EXCERPTED PASSAGE
══════

You end up with a mere shadow of the part you thought you were getting, but you have a sticker that fanbois will ogle over. This satisfies pro 2) but rarely satisfies the purchaser. It is a scam.
Then you have drivers, or rarely do you have drivers. The situation is improving, but they are still hard to find if they exist. You usually end up with a vendor supplied driver that from last November that contains bugs exorcised a year before in the desktop parts. Enjoy the screen corruption people.
The screens themselves are another bit of happiness. Response times are typically achieved through newer technologies or overdriving the screens. Overdriving costs power, and power costs battery life. Not good for laptops.
Any sane person will stop calling anything bigger than 17-inch a laptop, but 1920 * 1200 screens are starting to crop up in the 17-inch world now. While I applaud greater resolution, if you squint at the same rez on a 24-inch screen, imagine it on about 75 per cent the size. The increased dot pitch is not necessarily a plus if you can't read the text on the screen.
So, you end up with slow and blurry but still making you squint, or squinty and battery draining. Have you ever seen a laptop screen that is better than a high end desktop LCD? I mean that in a measurable, testable sense, not in fanboi "Oooooh.... shiny" mode.
All of the tech in a modern laptop is skewed toward battery life, and impressive gains have been made. Fractions of a watt a fought over by Intel, AMD and chipset vendors to give you that extra 15 minutes of battery life and to shave off that last few mg of weight. Vista is 17 steps backward in this regard, but if you are dumb enough, you deserve what you get.
Gaming laptop give those laudable goals the one finger salute, they are there for gaming not intercontinental flight marathons, right? Well, yes and no. The added power draw means added battery mass so they don't get laughed out the door. Strike one.
The added heat dissipation means you need bigger heavier copper HSFs and heat pipes. These also take up space, and copper is not cheap or light. You also need bigger fans to move that heat off the end of the heat pipe, and those suck more power and generate more heat. Strikes two and three.
More importantly the side of the laptop will put out enough heat to wilt the mightiest of oaks and remove that wetland problem those pesky environmentalists are always carping about. You end up with a massive brick that puts a phone book to shame in both volume and mass. But your friends will go "ooooh". For six months. Then it is just heavy, unwieldy and slow.

══════

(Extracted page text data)
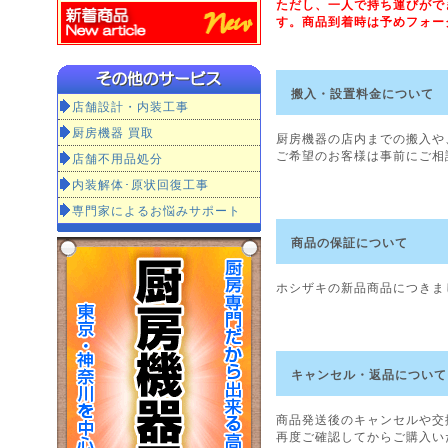
ただし、一人で持ち運びがで
す。商品到着時は予めフォー
搬入・設置料金について
店舗設計・内装工事
厨房機器 買取
厨房機器の店内までの搬入や
ご希望のお客様は事前にご相
店舗不用品処分
内装解体･原状回復工事
専門家によるお悩みサポート
商品の保証について
ホシザキの新品商品につきま
キャンセル・返品について
商品発送後のキャンセルや交
再度ご確認してからご購入い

══════

BRIEF 1
Reproduce the part of the passage on gaming laptops that opens with the words containing "So, you end" and closes with "door. Strike one.".
BRIEF 2
Rewrite all of the extracted page text data with "厨房機器" changed to "調理機器" and nothing else altered. Leave the pictures out of your answer.
The passage and the extracted page text data were taken from unrelated sources.

ANSWER SECTION 1
So, you end up with slow and blurry but still making you squint, or squinty and battery draining. Have you ever seen a laptop screen that is better than a high end desktop LCD? I mean that in a measurable, testable sense, not in fanboi "Oooooh.... shiny" mode.
All of the tech in a modern laptop is skewed toward battery life, and impressive gains have been made. Fractions of a watt a fought over by Intel, AMD and chipset vendors to give you that extra 15 minutes of battery life and to shave off that last few mg of weight. Vista is 17 steps backward in this regard, but if you are dumb enough, you deserve what you get.
Gaming laptop give those laudable goals the one finger salute, they are there for gaming not intercontinental flight marathons, right? Well, yes and no. The added power draw means added battery mass so they don't get laughed out the door. Strike one.

ANSWER SECTION 2
ただし、一人で持ち運びがで
す。商品到着時は予めフォー
搬入・設置料金について
店舗設計・内装工事
調理機器 買取
調理機器の店内までの搬入や
ご希望のお客様は事前にご相
店舗不用品処分
内装解体･原状回復工事
専門家によるお悩みサポート
商品の保証について
ホシザキの新品商品につきま
キャンセル・返品について
商品発送後のキャンセルや交
再度ご確認してからご購入い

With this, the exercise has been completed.